Madeleine O'Neill//May 18, 2023
//May 18, 2023
A Prince George’s County circuit judge is heading to Kenya, where he will become the first American to serve full time on a United Nations tribunal that handles employment issues for the intergovernmental organization.
Judge Sean D. Wallace, who has served on the county’s circuit court since 2002, will move to Nairobi for his seven-year term on the United Nations Dispute Tribunal.
He retired from the Prince George’ County bench on May 1, though he has stayed on as a senior judge to wrap up pending cases. His term in Kenya begins July 1 and will end on June 30, 2030.
“It’s kind of an adventure at this stage,” Wallace said. “It’s a good time in my life and my wife’s to go and take this adventure.”
The United Nations Dispute Tribunal is made up of nine judges from across the globe, three of whom serve full time. The remaining judges serve part time.
The body hears employment disputes within the UN’s internal justice system — for example, if a UN Peacekeeper is fired or disciplined and wishes to challenge the decision, the case would go before the United Nations Dispute Tribunal. The UN employs tens of thousands of people worldwide and established the Dispute Tribunal, along with an Appeals Tribunal, in 2009.
The selection process for the judgeship was extensive. The UN received 380 applications from 78 countries, according to an Internal Justice Council report. Ninety candidates were then asked to take a written assessment in either English or French, the two working languages commonly used at the UN.
Thirty candidates received interviews and the Internal Justice Council went on to recommend four candidates for the Nairobi position to the UN General Assembly, which voted on a final selection.
Wallace, who has conducted several international trainings for judges in other countries, said he has visited Nairobi several times and felt the full-time judgeship there was a good fit.
“It’s a beautiful country, a beautiful city with lovely people, and it just seemed like everything was falling into place,” he said.
Wallace is the first American to be selected for a full-time position on the Dispute Tribunal. Other judges on the tribunal are stationed in New York and Geneva; the UN has major offices in each location, including Nairobi.

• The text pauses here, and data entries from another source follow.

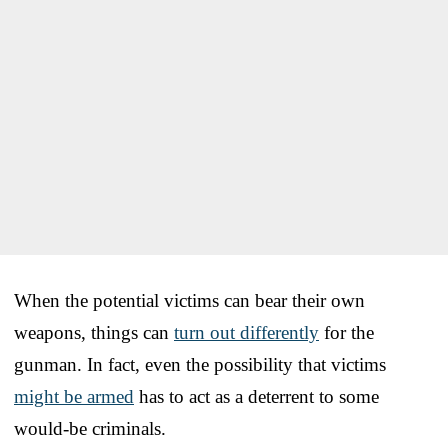
When the potential victims can bear their own
weapons, things can
turn out differently
for the
gunman. In fact, even the possibility that victims
might be armed
has to act as a deterrent to some
would-be criminals.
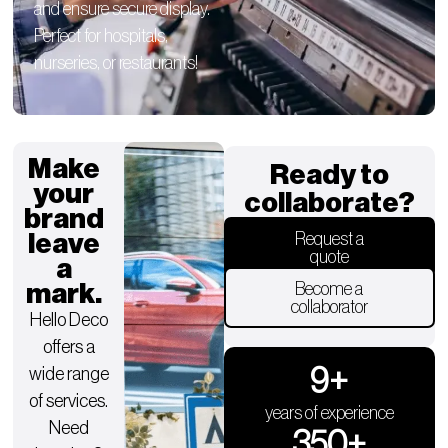
and ensure secure display.
Perfect for hospitals,
nurseries, or restaurants!
Make
Ready to
your
collaborate?
brand
leave
Request a
quote
a
mark.
Become a
collaborator
Hello Deco
offers a
9
+
wide range
of services.
years of experience
Need
350
+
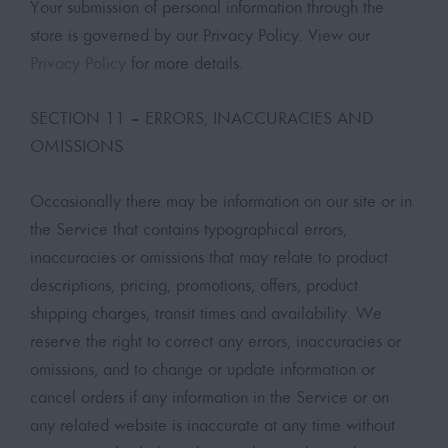
Your submission of personal information through the
store is governed by our Privacy Policy. View our
Privacy Policy
for more details.
SECTION 11 – ERRORS, INACCURACIES AND
OMISSIONS
Occasionally there may be information on our site or in
the Service that contains typographical errors,
inaccuracies or omissions that may relate to product
descriptions, pricing, promotions, offers, product
shipping charges, transit times and availability. We
reserve the right to correct any errors, inaccuracies or
omissions, and to change or update information or
cancel orders if any information in the Service or on
any related website is inaccurate at any time without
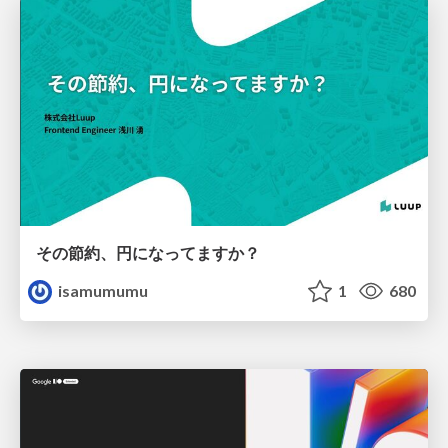
その節約、円になってますか？
isamumumu
1
680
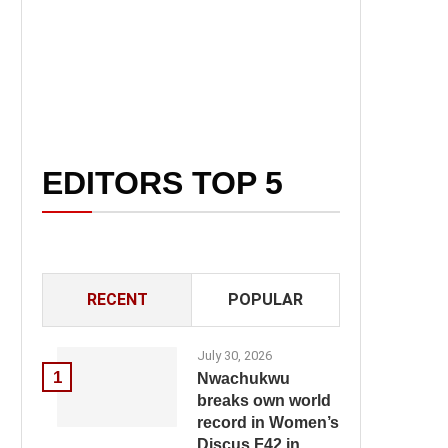
EDITORS TOP 5
RECENT
POPULAR
July 30, 2026
1
Nwachukwu
breaks own world
record in Women’s
Discus F42 in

Wallace served as a circuit court judge in Prince George’s County for more than 20 years. Before he joined the bench, he worked as a county attorney there from 1999 until 2002, and was deputy or associate county attorney from 1988 to 1999.
Wallace said he has trained or consulted with judges from China, Tunisia and Myanmar. He also traveled to Kenya twice to train judges there and offered several remote trainings for judges in Africa during the COVID-19 pandemic.
“I’m looking forward to the adventure, but I will miss working with my colleagues on the bench and at the bar, and the place I’ve called home for six decades,” Wallace said.